___ EXERCISE DATA
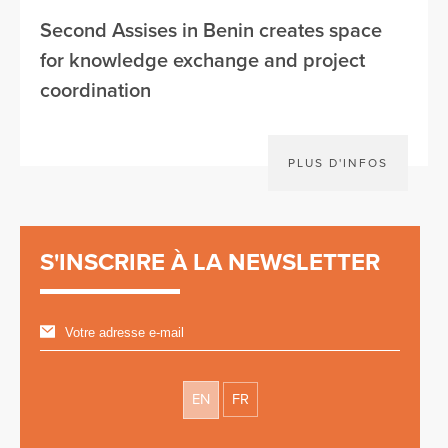
Second Assises in Benin creates space
for knowledge exchange and project
coordination
PLUS D'INFOS
S'INSCRIRE À LA NEWSLETTER
EN
FR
______
WHAT THE TASK REQUIRES:
Copy out the text read from the records line for line, leaving out the pictures.

SOLUTION FOR THIS EXERCISE:
Second Assises in Benin creates space
for knowledge exchange and project
coordination
PLUS D'INFOS
S'INSCRIRE À LA NEWSLETTER
EN
FR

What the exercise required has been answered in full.